Abstract
Measurable Residual Disease (MRD) monitoring by Multiparametric Flow Cytometry (MPFC) is a powerful prognostic tool in Acute Myeloid Leukemia (AML), capable of detecting residual leukemic cells beyond morphological remission. While molecular methods are restricted to cases with trackable mutations, MPFC is broadly applicable but underutilized in low- and middle-income countries due to lack of standardization. This study assessed the feasibility and clinical impact of a standardized MPFC-MRD protocol within a national consortium in Brazil.
Bone marrow samples from non-APL AML 18-65 years-old patients (IC-AML2015 trial; n=226) were evaluated post-induction 1 (MRD1, n=185) and post-induction 2 (MRD2, n=160) using an 8-color MPFC panel. Leukemia-Associated Immunophenotypes (LAIPs) and “Fifferent-from-Normal” (DfN) strategies were defined using 46 reference bone marrow samples from healthy and regenerating non-myeloid controls. MRD was categorized as Positive (P, ≥0.1%), Low Positive (LP, ≥0.02 and<0.1%), or Negative (N, <0.02%). Patients were stratified by ELN2017-based risk stratification (without TP53, ASXL1 and RUNX1 assessment) and clinical endpoints included relapse-free survival (RFS) and cumulative incidence of relapse (CIR), analyzed by Kaplan-Meier and Cox regression. Included patients had a median age of 49 years-old [47–51 CI] and were treated uniformly with induction 1: daunorubicin (60 mg/m², days 1–3) and cytarabine (200 mg/m², days 1–7); induction 2: daunorubicin (60 mg/m², days 1–3) and cytarabine (1 g/m², twice daily, days 1–6); consolidation was 1-2 cycles of intermediate-doses of cytarabine (1 g/m², twice daily, days 1–6) and/or autologous BM transplantation, per clinical judgment. All MRD analyses were centralized at Ribeirao Preto Medical School Flow Cytometry Lab using FACS Canto II standard procedures and a FlowJo-based analysis pipeline designed specifically for the proposed protocol.

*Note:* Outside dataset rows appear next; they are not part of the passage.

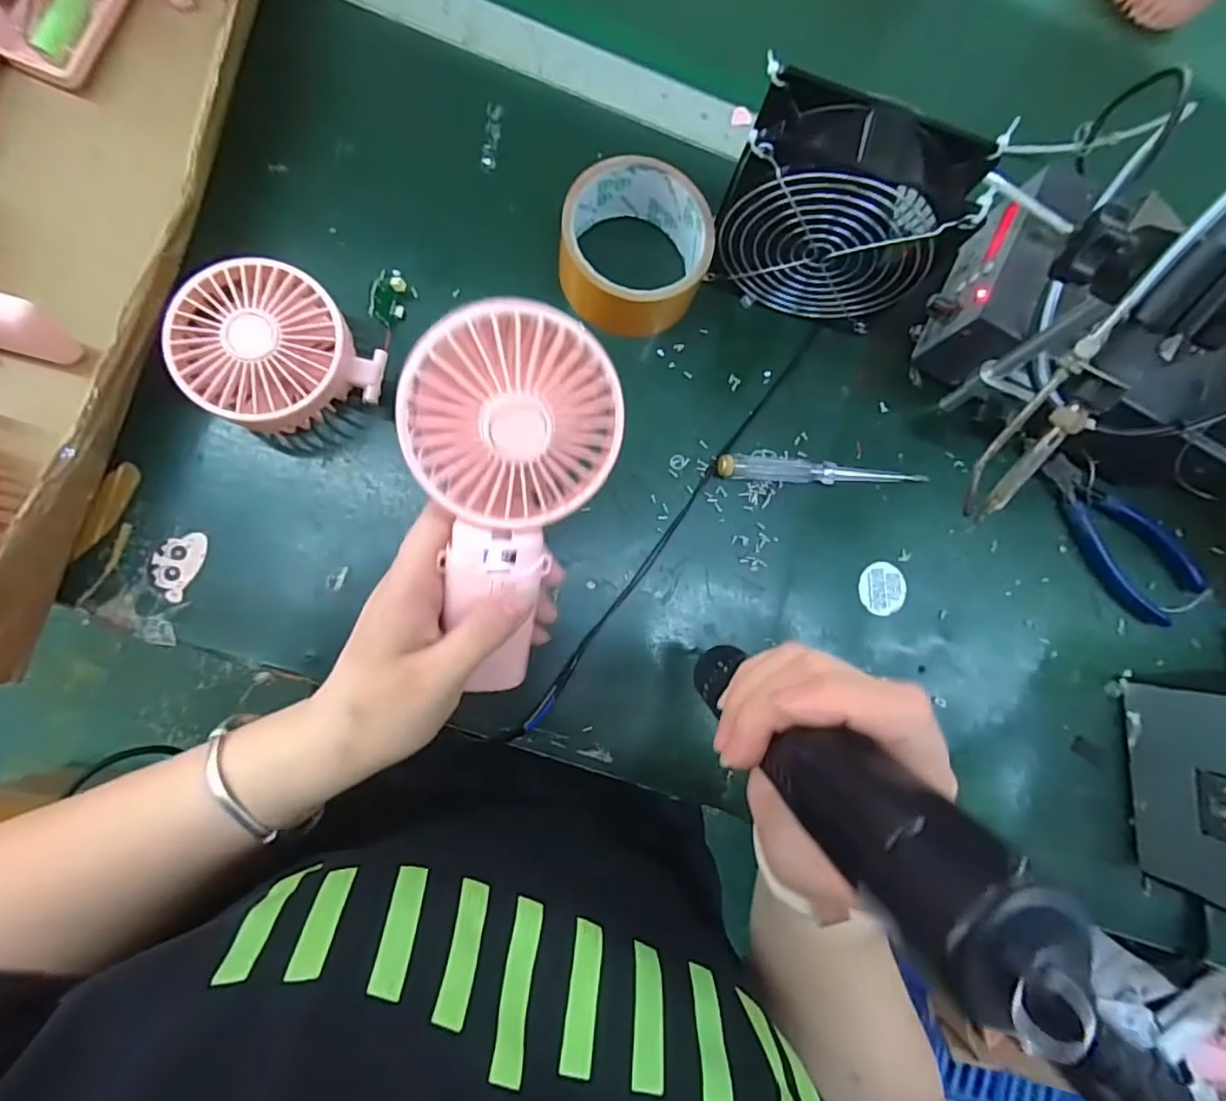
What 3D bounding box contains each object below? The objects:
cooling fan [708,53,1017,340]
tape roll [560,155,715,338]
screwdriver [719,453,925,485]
[{"bbox_3d":[0.126,-0.184,0.334,0.130,0.117,0.060,13,84,-6],"label":"cooling fan"},{"bbox_3d":[0.013,-0.184,0.357,0.087,0.046,0.085,1,85,-7],"label":"tape roll"},{"bbox_3d":[0.134,-0.052,0.376,0.140,0.015,0.018,2,85,-7],"label":"screwdriver"}]

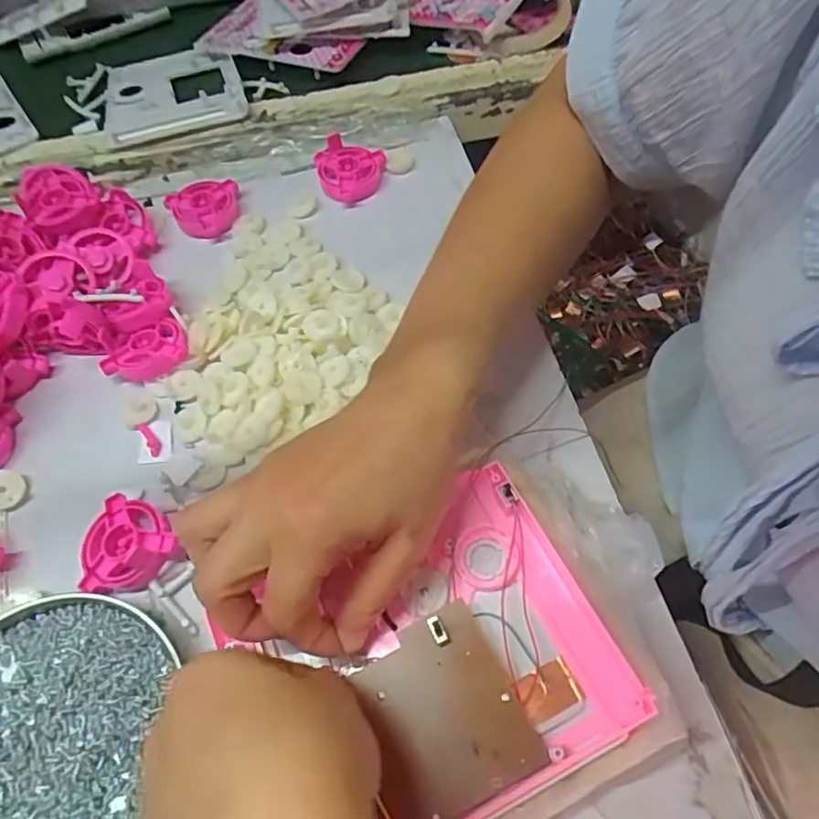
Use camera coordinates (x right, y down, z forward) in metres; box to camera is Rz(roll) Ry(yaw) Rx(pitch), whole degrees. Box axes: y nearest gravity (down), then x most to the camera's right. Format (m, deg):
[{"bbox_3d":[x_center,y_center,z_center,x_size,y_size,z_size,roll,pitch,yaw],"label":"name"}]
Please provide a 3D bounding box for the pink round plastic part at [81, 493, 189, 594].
[{"bbox_3d":[-0.159,0.072,0.344,0.052,0.020,0.053,-1,60,2],"label":"pink round plastic part"}]

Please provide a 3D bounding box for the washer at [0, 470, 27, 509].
[{"bbox_3d":[-0.242,0.048,0.367,0.026,0.007,0.023,31,74,1],"label":"washer"}]

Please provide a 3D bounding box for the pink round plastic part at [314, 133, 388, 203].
[{"bbox_3d":[-0.045,-0.189,0.483,0.054,0.026,0.051,-1,60,2],"label":"pink round plastic part"}]

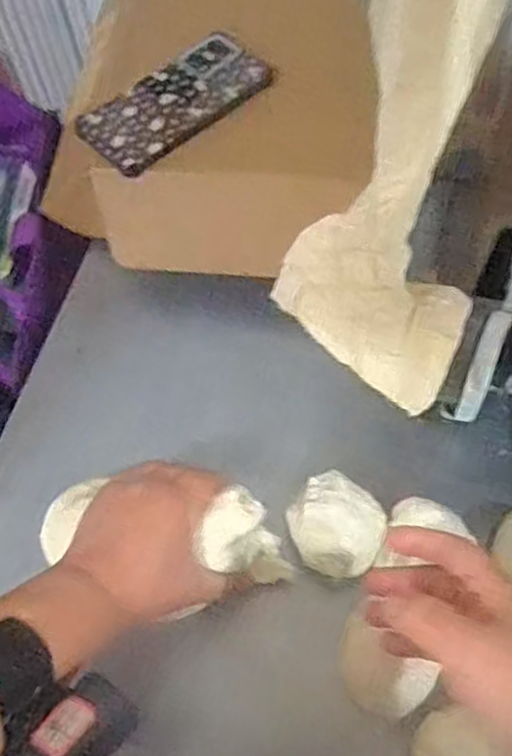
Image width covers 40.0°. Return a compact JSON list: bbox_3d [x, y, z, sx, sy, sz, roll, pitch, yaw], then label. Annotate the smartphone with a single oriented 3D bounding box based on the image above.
[{"bbox_3d":[-0.069,-0.241,0.612,0.167,0.009,0.079,-38,70,-16],"label":"smartphone"}]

Reference samples established empty gates for LAIP-based-DfN identification, applied longitudinally across diagnostic and follow-up samples. The antibody panel included CD45, CD34, CD117 and CD33 as backbone antigens as well as differentiation and leukemic stem cell markers. A consensus tube containing a combination of markers (HLA-DR/CD13/CD7/CD56) to assess maturation discrepancies and the most frequent aberrant markers were applied to all cases regardless of the diagnostic phenotype.
MPFC-MRD analysis was feasible in 93–97% of samples, with low rejection due to hemodilution or poor cellularity (3.1% MRD1; 2.4% MRD2). The consensus tube captured up to 86% of MRD+ samples. Among MRD+ cases, 73% were detected by the diagnostic LAIPs and 27% identified by DfN. MRD positivity was found in 21% of patients at MRD1 and 12.5% at MRD2. Immunophenotypic profiles varied by risk group; intermediate-risk patients often exhibited CD117+/CD34var/CD56+ and CD34+/CD33wk/CD13+ patterns. Using a 0.02% MRD threshold, MRD was significantly associated with poorer RFS (MRD1, p=0.038; MRD2, p=0.0014) and higher CIR (MRD2, p=0.0042). Stratified analysis confirmed prognostic relevance of MRD ≥0.02% (Low Positive) in intermediate-risk patients (MRD1 RFS, p=0.0064; MRD2 RFS, p=0.0034); no significant impact was observed in the favorable-risk group. Sequential monitoring showed that persistent Low Positive MRD after both induction cycles conferred the poorest outcomes, and MRD clearance by MRD2 was linked to improved RFS. Multivariate Cox models confirmed MRD as an independent prognostic factor for RFS in intermediate-risk patients (MRD1 HR=8.64; MRD2 HR=7.63, p<0.05), but not in favorable-risk individuals. Age ≥40 years was also an adverse factor. These findings underscore the clinical relevance of deep early MRD clearance in improving outcomes. MPFC-based MRD assessment in AML patients using a single centralized protocol was feasible, reproducible, and clinically informative in the IC-AML study. Standardized treatment and MRD workflows minimized variability and enabled a robust analysis. A lower MRD threshold (≥0.02%) was able to predict relapse. These results support the integration of harmonized MPFC-MRD protocols into routine AML management, particularly in settings where molecular testing is limited.